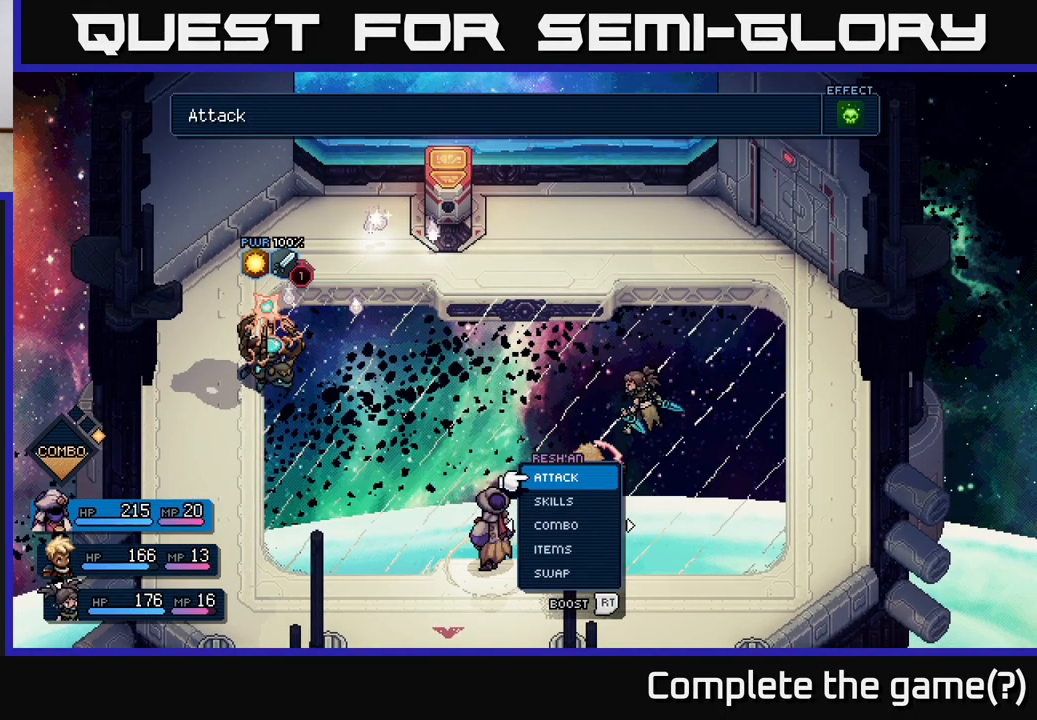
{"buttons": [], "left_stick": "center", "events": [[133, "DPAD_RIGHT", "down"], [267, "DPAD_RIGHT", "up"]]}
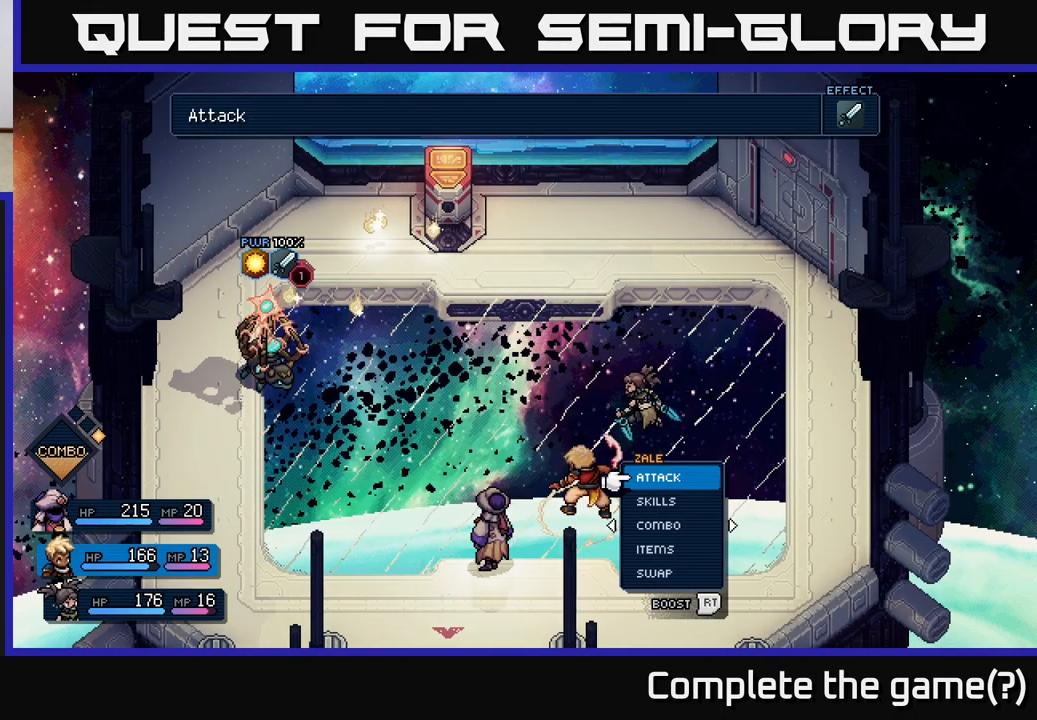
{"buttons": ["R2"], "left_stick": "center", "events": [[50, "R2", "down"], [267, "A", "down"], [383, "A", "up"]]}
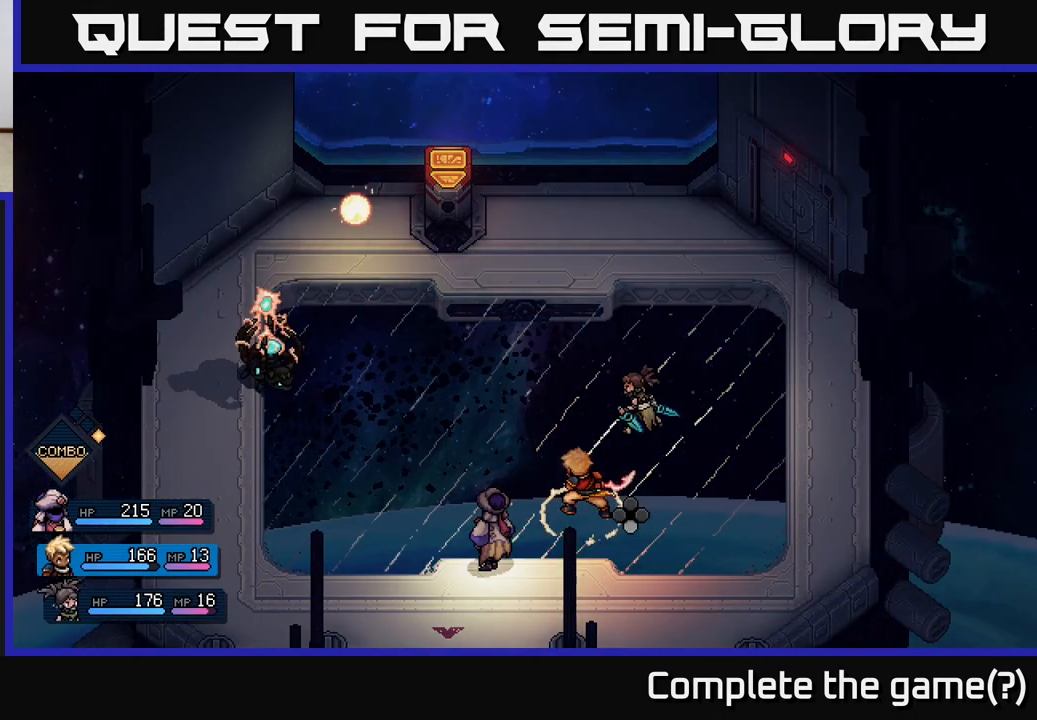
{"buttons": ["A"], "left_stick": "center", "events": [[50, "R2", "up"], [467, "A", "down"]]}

▶ [TASK GOAL]
None of the pictures should be reproduced; all other material above must be set down exactly.

▶ [RESPONSE BOX]
{"buttons": [], "left_stick": "center", "events": [[133, "DPAD_RIGHT", "down"], [267, "DPAD_RIGHT", "up"]]}
{"buttons": ["R2"], "left_stick": "center", "events": [[50, "R2", "down"], [267, "A", "down"], [383, "A", "up"]]}
{"buttons": ["A"], "left_stick": "center", "events": [[50, "R2", "up"], [467, "A", "down"]]}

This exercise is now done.